Vacations, Scale, and Google Earth

http://earth.google.com/

Before we left on vacation this year, used Google Earth to orient ourselves to our destinations - Chicago, IL and Traverse City, MI. Google Earth lets you "fly" over any place on earth and see satellite images of the area. It is a program you download and install, free, from the Google Earth web site. You can read our earlier review of Google Earth here .

So to preview our vacation, we used Google Earth (GE) to fly over Chicago, and then from there to Traverse City.

Ok, the math . Since we were driving from one city to the other and taking a ferry across Lake Michigan, we used the ruler feature to measure distances. By clicking on the beginning and end of the ferry path, we found out it's about 85 miles across Lake Michigan.

There are several mathematical directions you could go with the ruler tool as you explore places with your child.

How far is our destination from homes? You can measure other trips familiar to your child and compare. How far to school? How far to something familiar that is about an hour away? That will help your child develop their real-world understanding of distances.

Understanding map scale . You can use the Google Earth ruler to help your child understand a basic truth about maps - no matter what scale you draw the map, you're still representing an unchanging real-world distance. Zoom in tight, measure a distance between two places. Now zoom out, and measure the same distance again. Even though your ruler line is much shorter, the distance in miles will be about the same (allowing for a little error in clicking).

Using numbers to describe places. Lake Michigan is much longer, north to south, than it is wide. By measuring with the ruler tool we can find out how many times longer it is than wide. If I tell you that Lake Michigan is over three times longer than it is wide, that's a more specific description than "a lot longer than wide." It also allows you to draw a rectangle about the same shape as Lake Michigan, without ever seeing a map. Aren't numbers great?

━━━

Given problem 1 = Please repeat the Google Earth article word for word from "Before we left" to "with your child.".
Given problem 2 =
Answer these questions from the Google Earth article:
(a) Which two destinations did the vacation include?
(b) About how far across Lake Michigan is the ferry path?
(c) How many times longer than wide does the article say Lake Michigan is?

Entries =
━━━

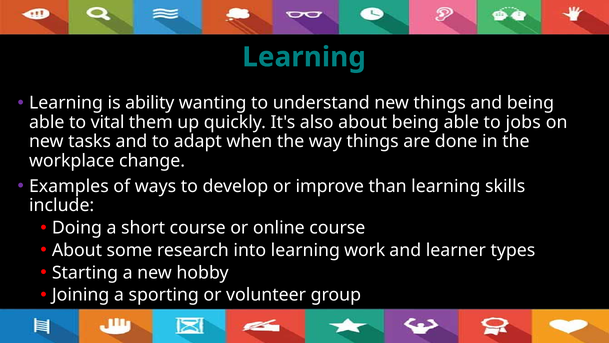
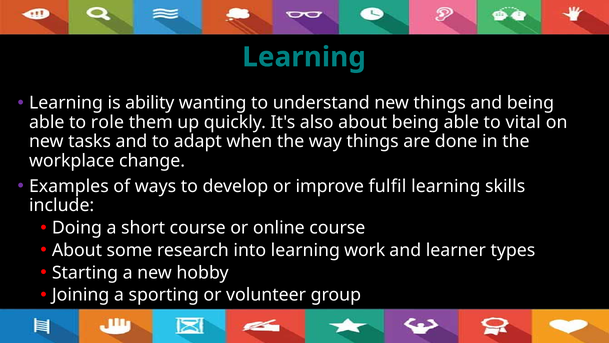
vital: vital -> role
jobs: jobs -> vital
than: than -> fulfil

━━━

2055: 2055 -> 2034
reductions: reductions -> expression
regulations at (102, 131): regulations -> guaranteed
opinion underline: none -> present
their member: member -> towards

━━━

Correct response 1 =
Before we left on vacation this year, used Google Earth to orient ourselves to our destinations - Chicago, IL and Traverse City, MI. Google Earth lets you "fly" over any place on earth and see satellite images of the area. It is a program you download and install, free, from the Google Earth web site. You can read our earlier review of Google Earth here .

So to preview our vacation, we used Google Earth (GE) to fly over Chicago, and then from there to Traverse City.

Ok, the math . Since we were driving from one city to the other and taking a ferry across Lake Michigan, we used the ruler feature to measure distances. By clicking on the beginning and end of the ferry path, we found out it's about 85 miles across Lake Michigan.

There are several mathematical directions you could go with the ruler tool as you explore places with your child.

Correct response 2 =
(a) Chicago, IL and Traverse City, MI
(b) About 85 miles
(c) Over three times longer than it is wide